VMware Cloud Community
ufo8mydog
Enthusiast
Enthusiast

Storage vmotion causes massive IO Wait in Guest

Hi there

I am sv-motioning from one iSCSI datastore to another (vCenter4 and ESX3.5U4 currently. I have not tried with ESX4 yet).

The operation is causing massive loads on the internal redhat5.3 server (e.g., 300+). Although I can still SSH in and ping it might as well be down. My question is why!

  • SV motion works fine on turned off guest VMs

  • The network link to the SANs is only at 7.5% capacity (2 x PS5000X From Equallogic). Flow control is enabled.

  • VM Tools are fully updated and working

  • The SV motion is purring along and it will finish eventually

This happens to us -sometimes- right after a vmotion attempt, where loads run away to ridiculous levels for up to 15 minutes.

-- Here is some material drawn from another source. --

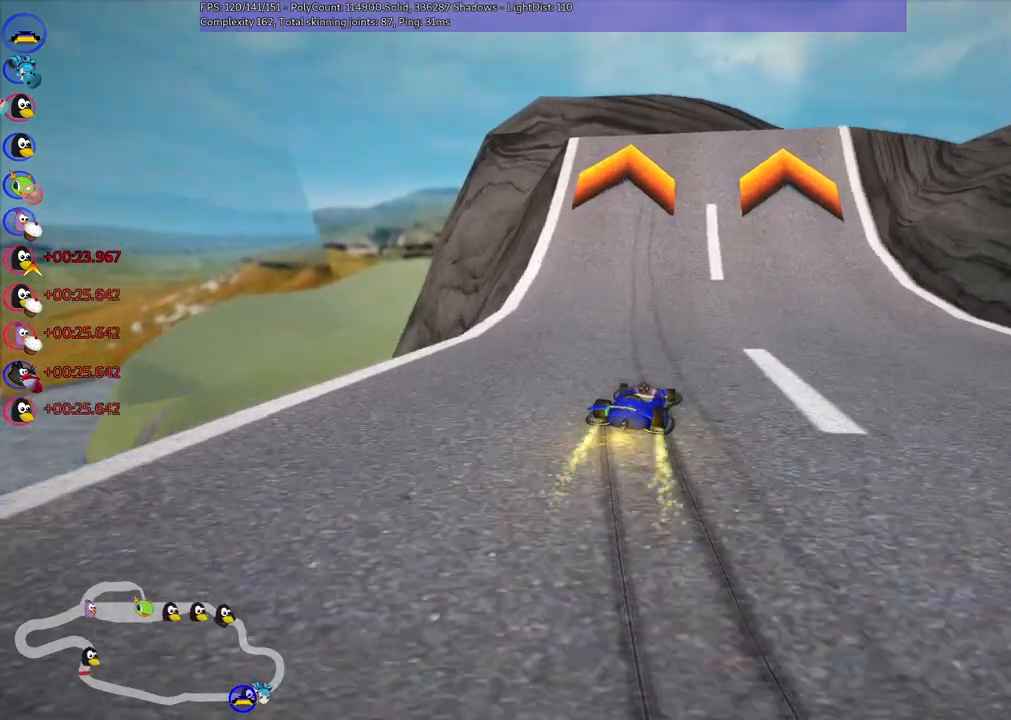
{"keys": ["up"], "events": [[417, "m", "up"], [467, "left", "up"]]}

VMWare support (at least the level 1 team I've spoken to) has never been able to resolve/understand the query to solve it. Any help would be greatly appreciated Smiley Happy

0 Kudos
8 Replies
ufo8mydog
Enthusiast
Enthusiast

Bump... Smiley Happy

0 Kudos
AndreTheGiant
Immortal
Immortal

Your problem is quite strange.

You are doing SVMotion from VMware ESX3.5 using VC4, correct?

You are not using Equallogic Volume migration?

The RH server has only vmdk disks or also a RDM or iSCSI (inside the VM) disk?

How much is the CPU/Mem load on the ESX hosting the RH?

Andre

**if you found this or any other answer useful please consider allocating points for helpful or correct answers

Andrew | http://about.me/amauro | http://vinfrastructure.it/ | @Andrea_Mauro
0 Kudos
ufo8mydog
Enthusiast
Enthusiast

>>You are doing SVMotion from VMware ESX3.5 using VC4, correct?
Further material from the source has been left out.